WORK ORDER: Print verbatim the lines from the beginning of the entries through the line containing "(515, 384) = (579, 386): candle", both ends included. Pictures should be left out.

DATA RECORDS Block Start

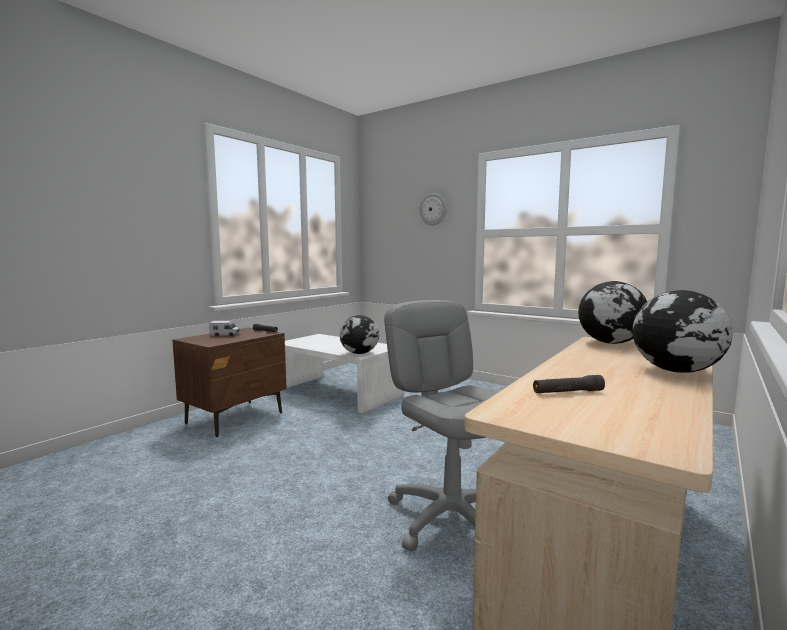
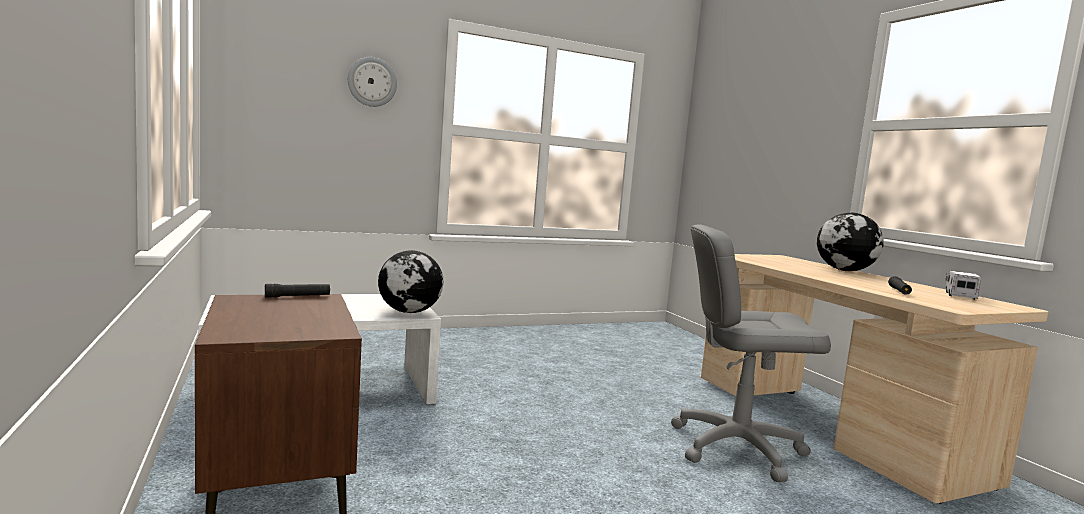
camera: 60 degrees left, 0 degrees up
(225, 335) = (265, 315): toy truck -> toy truck (960, 296)
(611, 343) = (744, 256): globe -> none

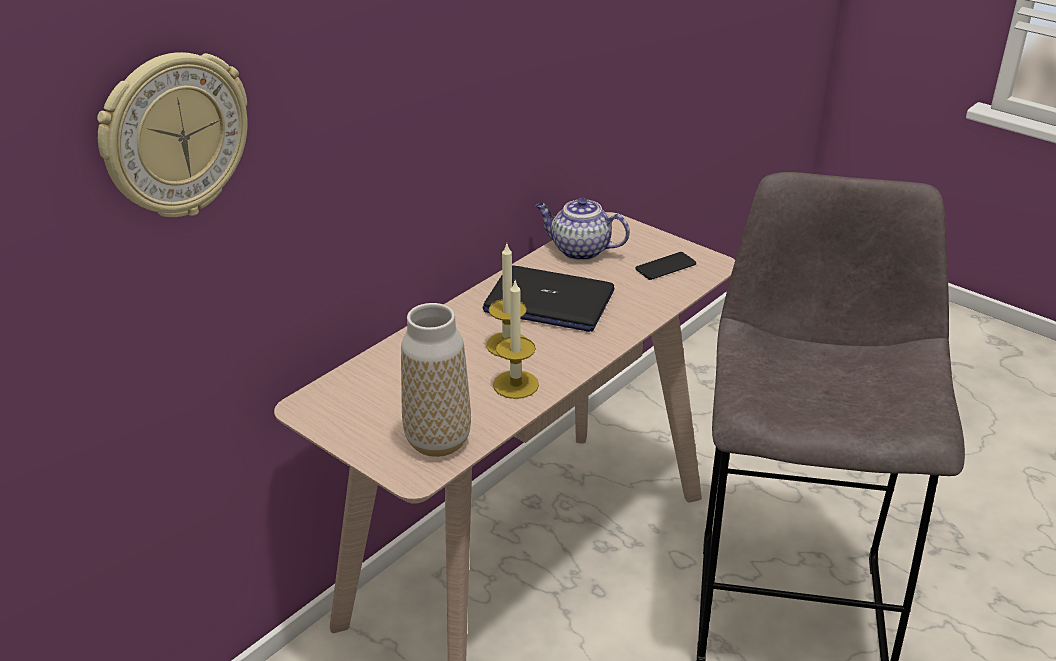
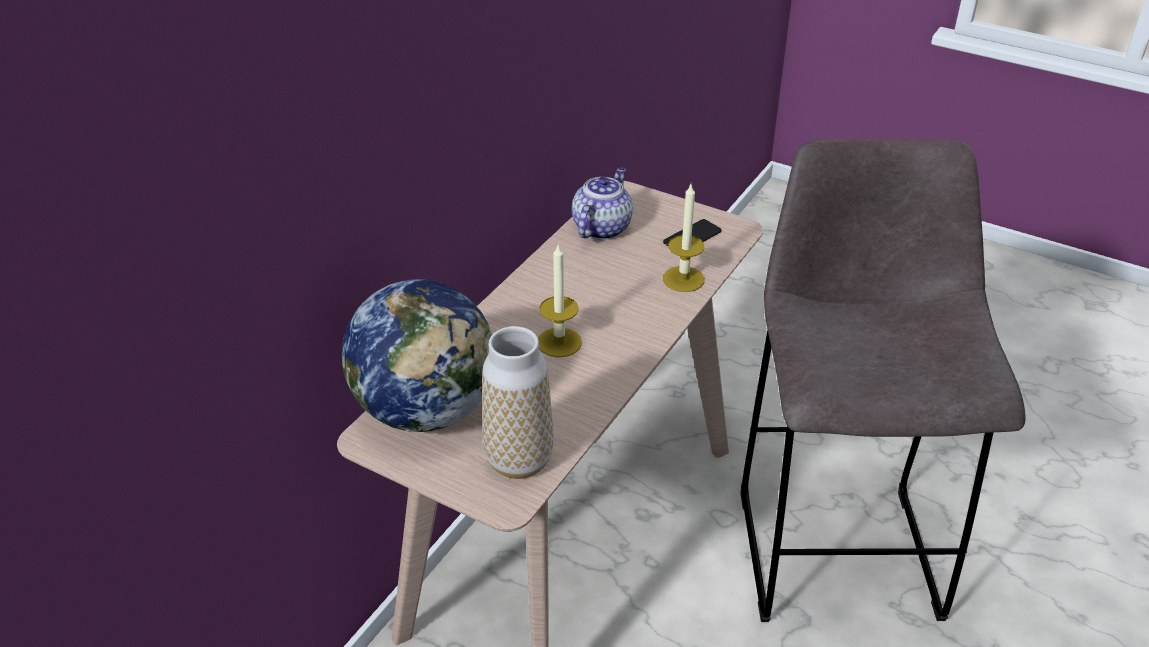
camera: 10 degrees left, 5 degrees up
(174, 136) = (226, 185): wall clock -> none
(365, 389) = (426, 410): none -> globe
(515, 384) = (579, 386): candle -> candle (683, 279)
(548, 301) = (586, 289): laptop -> none
(579, 250) = (601, 227): teapot -> teapot turned 105 degrees clockwise

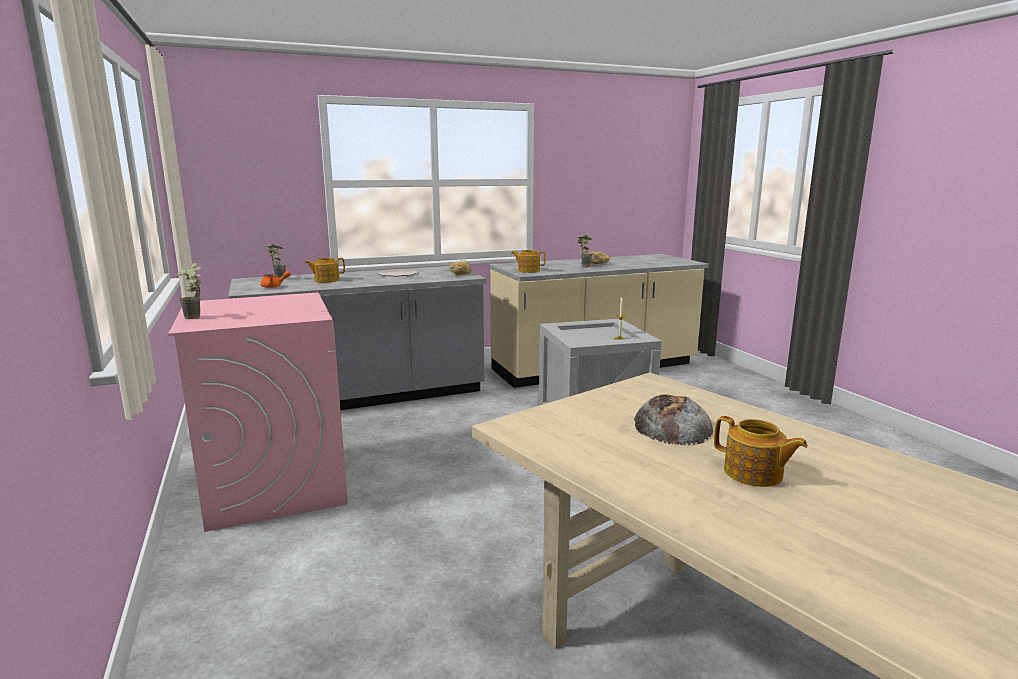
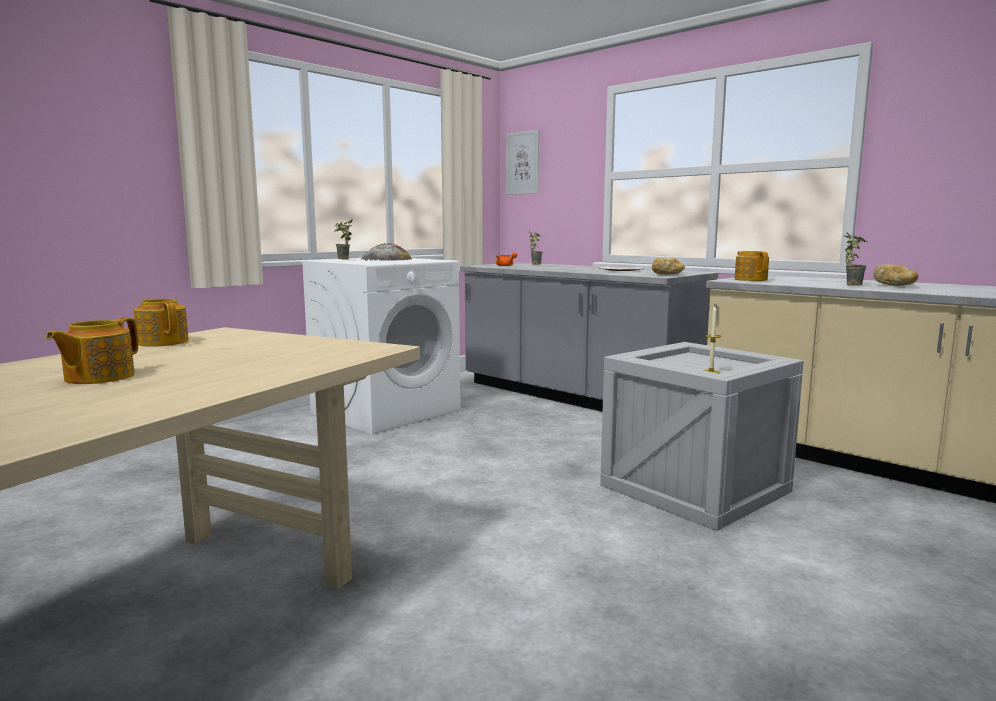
camera: 65 degrees right, 5 degrees down
(203, 163) = (523, 163): none -> picture
(275, 484) = (386, 411): pink washing machine -> white washing machine
(326, 280) = (552, 267): teapot -> teapot (163, 342)
(672, 425) = (236, 357): bread -> bread (387, 259)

DATA RECORDS Block End

TASK OUTPUT:
camera: 60 degrees left, 0 degrees up
(225, 335) = (265, 315): toy truck -> toy truck (960, 296)
(611, 343) = (744, 256): globe -> none

camera: 10 degrees left, 5 degrees up
(174, 136) = (226, 185): wall clock -> none
(365, 389) = (426, 410): none -> globe
(515, 384) = (579, 386): candle -> candle (683, 279)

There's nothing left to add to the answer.